A state court, in reviewing an agency decision, should look through the entire records of agency action. A state court may overturn an agency action if the action:
- violates statutory or constitutional provisions;
- exceeds the agency’s statutory authority;
- is made upon unlawful procedure;
- is not supported by substantial evidence in the record; or
- is arbitrary, capricious or an abuse of discretion.[i]
Moreover, the state court should detect from the records the facts leading to an administrative action and the law applied for making such action. However, discussions in contested proceedings are not considered part of records.
The general rule is that a court’s review of an agency action is confined to records made before the administrative agency.
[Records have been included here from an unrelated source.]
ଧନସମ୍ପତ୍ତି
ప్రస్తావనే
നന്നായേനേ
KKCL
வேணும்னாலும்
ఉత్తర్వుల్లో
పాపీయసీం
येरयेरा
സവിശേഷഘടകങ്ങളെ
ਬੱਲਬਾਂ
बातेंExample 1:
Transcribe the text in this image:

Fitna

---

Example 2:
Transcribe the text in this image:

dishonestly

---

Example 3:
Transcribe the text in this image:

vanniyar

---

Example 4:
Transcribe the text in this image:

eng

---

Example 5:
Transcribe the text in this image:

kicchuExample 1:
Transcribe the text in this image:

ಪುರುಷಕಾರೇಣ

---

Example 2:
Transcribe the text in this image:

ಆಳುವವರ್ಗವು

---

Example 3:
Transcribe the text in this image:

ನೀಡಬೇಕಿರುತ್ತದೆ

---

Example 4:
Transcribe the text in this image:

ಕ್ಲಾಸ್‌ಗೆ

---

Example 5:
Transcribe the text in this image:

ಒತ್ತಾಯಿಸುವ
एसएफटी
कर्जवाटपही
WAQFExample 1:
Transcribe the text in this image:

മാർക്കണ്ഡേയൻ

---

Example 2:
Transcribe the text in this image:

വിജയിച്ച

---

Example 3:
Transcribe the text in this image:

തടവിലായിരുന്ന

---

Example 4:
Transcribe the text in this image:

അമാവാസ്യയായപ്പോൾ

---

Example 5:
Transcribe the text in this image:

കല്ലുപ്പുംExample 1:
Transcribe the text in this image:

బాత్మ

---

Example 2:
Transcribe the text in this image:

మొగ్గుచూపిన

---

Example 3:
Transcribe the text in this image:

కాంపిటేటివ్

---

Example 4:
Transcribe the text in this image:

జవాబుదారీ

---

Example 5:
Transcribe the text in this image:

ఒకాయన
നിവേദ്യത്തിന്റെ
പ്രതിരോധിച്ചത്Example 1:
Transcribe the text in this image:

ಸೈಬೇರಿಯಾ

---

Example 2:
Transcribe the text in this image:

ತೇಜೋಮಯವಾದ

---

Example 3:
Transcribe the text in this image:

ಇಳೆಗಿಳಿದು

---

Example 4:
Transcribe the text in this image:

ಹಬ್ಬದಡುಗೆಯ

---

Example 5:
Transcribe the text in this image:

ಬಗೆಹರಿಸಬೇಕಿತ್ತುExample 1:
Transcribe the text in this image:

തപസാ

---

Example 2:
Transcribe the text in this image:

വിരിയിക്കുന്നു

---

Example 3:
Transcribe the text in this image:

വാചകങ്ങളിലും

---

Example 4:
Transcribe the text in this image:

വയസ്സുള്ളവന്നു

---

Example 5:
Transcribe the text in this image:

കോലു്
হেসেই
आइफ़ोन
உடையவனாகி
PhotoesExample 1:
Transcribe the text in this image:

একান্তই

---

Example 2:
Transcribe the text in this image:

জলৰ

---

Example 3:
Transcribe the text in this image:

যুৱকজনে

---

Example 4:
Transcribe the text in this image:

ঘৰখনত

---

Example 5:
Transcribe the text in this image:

In exercising the power of review, courts shall not rely on such evidence, which are produced before the court for the first time, although the records would have been part of the agency’s final decision. Courts will not also rely on improper evidence.
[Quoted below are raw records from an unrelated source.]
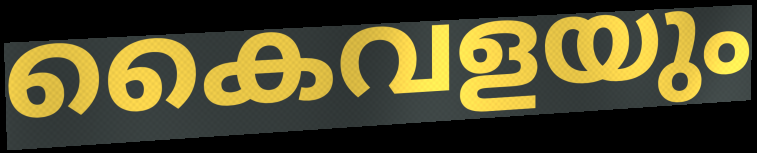
കൈവളയും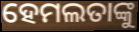
ହେମଲତାଙ୍କୁ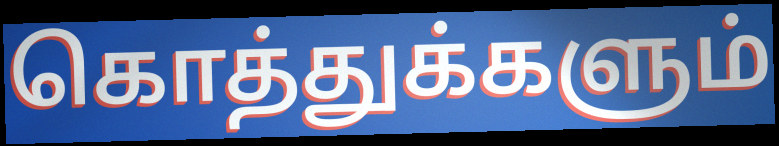
கொத்துக்களும்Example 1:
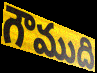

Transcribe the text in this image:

గౌముది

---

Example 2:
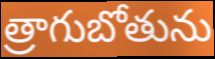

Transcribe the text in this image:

త్రాగుబోతును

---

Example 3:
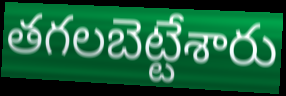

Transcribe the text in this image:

తగలబెట్టేశారు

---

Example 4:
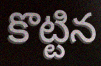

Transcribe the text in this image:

కొట్టిన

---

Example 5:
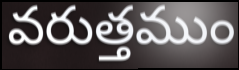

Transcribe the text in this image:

వరుత్తముంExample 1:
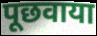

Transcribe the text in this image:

पूछवाया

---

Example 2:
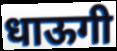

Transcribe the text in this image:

धाऊगी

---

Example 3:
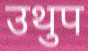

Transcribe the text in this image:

उथुप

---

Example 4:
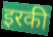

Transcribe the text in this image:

इरकी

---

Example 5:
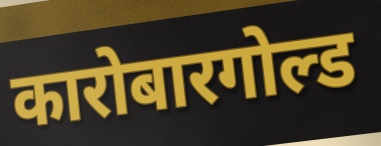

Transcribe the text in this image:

कारोबारगोल्ड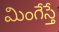
మింగేస్తేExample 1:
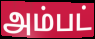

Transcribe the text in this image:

அம்பட்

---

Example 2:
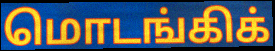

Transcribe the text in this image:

மொடங்கிக்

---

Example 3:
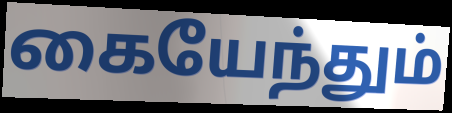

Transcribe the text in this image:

கையேந்தும்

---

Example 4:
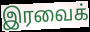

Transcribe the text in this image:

இரவைக்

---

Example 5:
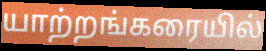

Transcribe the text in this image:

யாற்றங்கரையில்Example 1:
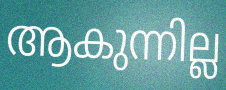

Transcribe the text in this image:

ആകുന്നില്ല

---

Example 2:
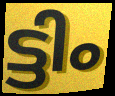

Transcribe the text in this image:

ട്ടിം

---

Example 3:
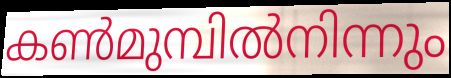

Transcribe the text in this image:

കൺമുമ്പിൽനിന്നും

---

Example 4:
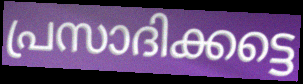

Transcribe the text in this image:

പ്രസാദിക്കട്ടെ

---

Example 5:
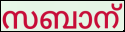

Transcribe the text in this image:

സബാന്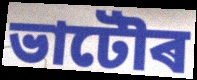
ভাটৌৰ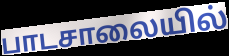
பாடசாலையில்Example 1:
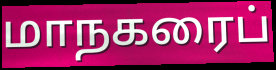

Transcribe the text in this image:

மாநகரைப்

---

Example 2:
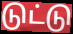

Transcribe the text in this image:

டுட்டு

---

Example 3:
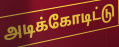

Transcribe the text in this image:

அடிக்கோடிட்டு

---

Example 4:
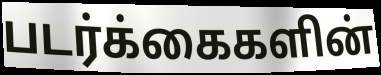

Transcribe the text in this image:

படர்க்கைகளின்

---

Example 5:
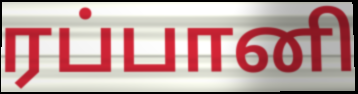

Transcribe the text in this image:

ரப்பானி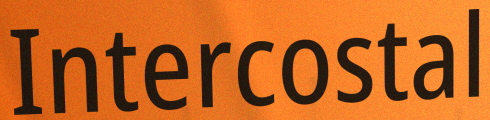
Intercostal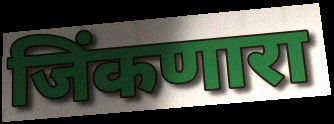
जिंकणारा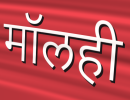
मॉलहीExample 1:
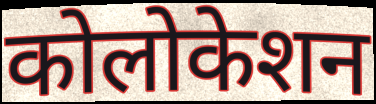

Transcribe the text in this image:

कोलोकेशन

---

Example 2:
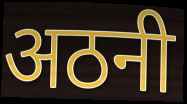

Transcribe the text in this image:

अठनी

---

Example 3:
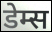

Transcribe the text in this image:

डेम्स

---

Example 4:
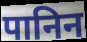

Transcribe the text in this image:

पानिन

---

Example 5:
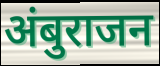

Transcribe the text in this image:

अंबुराजन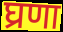
घ्रणाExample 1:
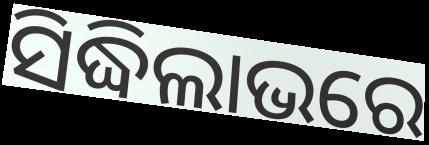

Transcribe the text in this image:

ସିଦ୍ଧିଲାଭରେ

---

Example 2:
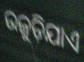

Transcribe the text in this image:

ଉଜୁଡ଼ିଯାଏ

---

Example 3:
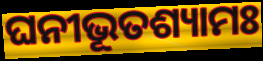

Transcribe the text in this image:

ଘନୀଭୂତଶ୍ୟାମଃ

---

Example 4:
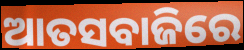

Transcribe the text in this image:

ଆତସବାଜିରେ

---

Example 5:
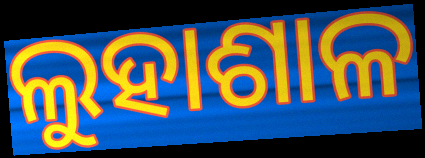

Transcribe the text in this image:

ଲୁହାଶାଳ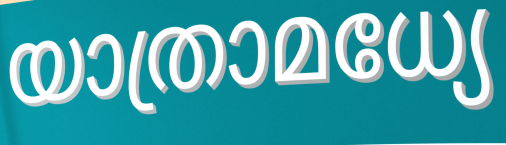
യാത്രാമധ്യേ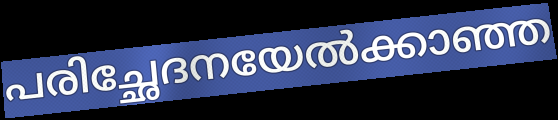
പരിച്ഛേദനയേൽക്കാഞ്ഞ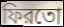
ফিরতো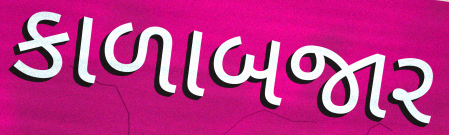
કાળાબજાર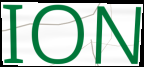
ION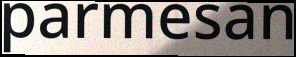
parmesan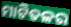
ମାଟିତଳରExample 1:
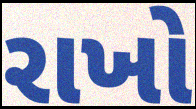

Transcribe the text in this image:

રાખો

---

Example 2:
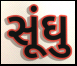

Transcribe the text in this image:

સૂંઘુ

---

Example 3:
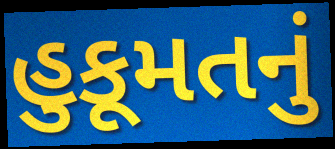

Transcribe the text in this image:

હુકૂમતનું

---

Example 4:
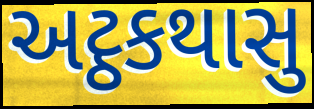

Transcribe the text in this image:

અટ્ઠકથાસુ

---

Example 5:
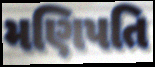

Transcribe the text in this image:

મણિપતિ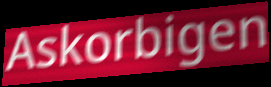
Askorbigen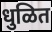
धुळितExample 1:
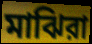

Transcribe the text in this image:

মাঝিরা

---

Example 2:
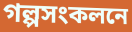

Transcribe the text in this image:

গল্পসংকলনে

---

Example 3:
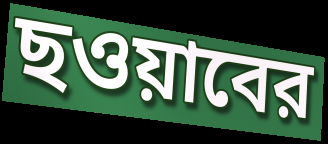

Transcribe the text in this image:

ছওয়াবের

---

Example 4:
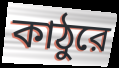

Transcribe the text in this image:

কাঠুরে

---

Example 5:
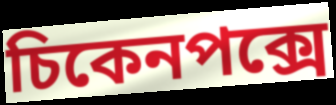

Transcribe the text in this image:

চিকেনপক্সে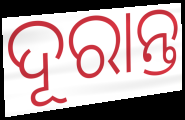
ଦୂରାନ୍ତ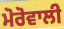
ਮੋਰੋਵਾਲੀ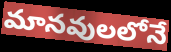
మానవులలోనే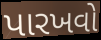
પારખવો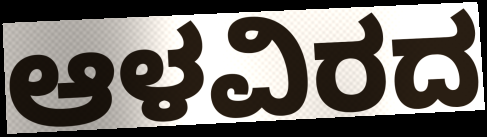
ಆಳವಿರದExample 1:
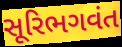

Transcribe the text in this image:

સૂરિભગવંત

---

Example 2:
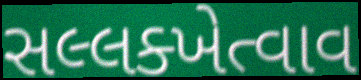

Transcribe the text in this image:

સલ્લક્ખેત્વાવ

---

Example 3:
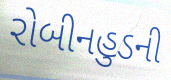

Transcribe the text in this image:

રોબીનહુડની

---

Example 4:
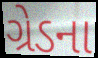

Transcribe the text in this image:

ગ્રેડના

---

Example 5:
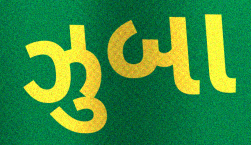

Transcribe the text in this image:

ઝુબા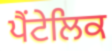
ਪੈਂਟੇਲਿਕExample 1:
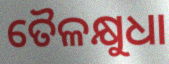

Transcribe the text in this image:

ତୈଳକ୍ଷୁଧା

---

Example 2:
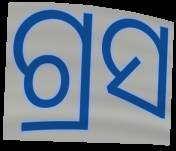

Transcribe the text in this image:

ଗ୍ରସ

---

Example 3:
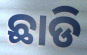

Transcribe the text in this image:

ଛାଡି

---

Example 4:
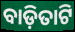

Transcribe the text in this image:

ବାଡ଼ିତାଟି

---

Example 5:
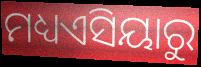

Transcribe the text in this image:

ମଧ୍ୟଏସିୟାରୁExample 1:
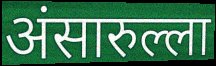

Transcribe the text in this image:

अंसारुल्ला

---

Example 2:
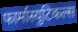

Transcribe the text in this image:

फार्मास्युटिकल्स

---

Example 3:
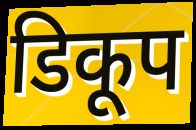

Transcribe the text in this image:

डिकूप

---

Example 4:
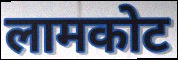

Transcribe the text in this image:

लामकोट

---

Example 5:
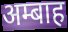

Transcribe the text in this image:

अम्बाह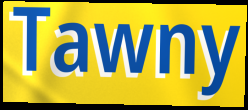
Tawny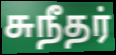
சுநீதர்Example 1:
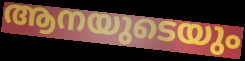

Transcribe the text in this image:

ആനയുടെയും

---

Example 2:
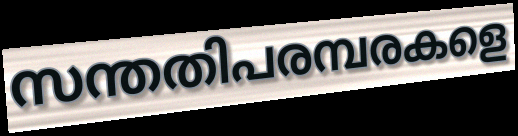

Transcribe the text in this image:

സന്തതിപരമ്പരകളെ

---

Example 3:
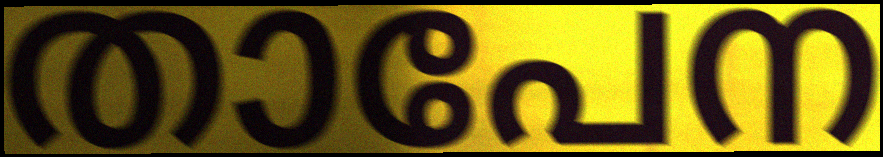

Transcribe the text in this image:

The standard of an informal administrative decision is whether the decision was arbitrary, capricious, or unlawful. It was appropriate for the Court, in applying that standard to accept new evidence and not to limit its review to the administrative record. In a proceeding to determine whether an agency decision was arbitrary, capricious, or unlawful, the reviewing court must look beyond the record to determine what matters the agency should have considered. Otherwise it will be impossible for the court to determine whether the agency took into consideration all relevant factors in reaching its decision.[ii]
The burden to produce adequate records for review is upon the party challenging an agency decision. However, courts cannot dismiss a motion for failure to transmit record timely when there is substantial compliance with the rule and no prejudice is caused. Since the failure to produce timely records is a procedural rule violation, the petition for review should not be dismissed. Where the record of an administrative proceeding has been timely submitted to the court, with an unintentionally erroneous or omitted case number, in the absence of prejudice to the party appealing the administrative action, such submission does not constitute a failure of certification. The party making motion shall take the cost for preparing transcript for inclusion within the record. Requirements regarding transmittal, contents, and assessment of costs of sending the agency’s record to the reviewing court are provided in the model state administrative procedure acts.[iii]
By ordering additional evidence, court supplements administrative records. Courts may also permit subsequent corrections and additions to records. A court may order an agency to take additional evidence upon such conditions as the court deems proper; however, the court is not obligated to order additional evidence.
[i] Feasel v. Idaho Transp. Dep’t (In re Driver’s License Suspension of Feasel), 222 P.3d 480 (Idaho Ct. App. 2009)
[ii] J.M. Huber Corp. v. Gallatin County, 2003 ML 1637, 7 (Mont. Dist. Ct. 2003)
[iii] Model State Administrative Procedure Act (1961 ed) § 15(d); Model State Administrative Procedure Act (1981 ed) § 5-115.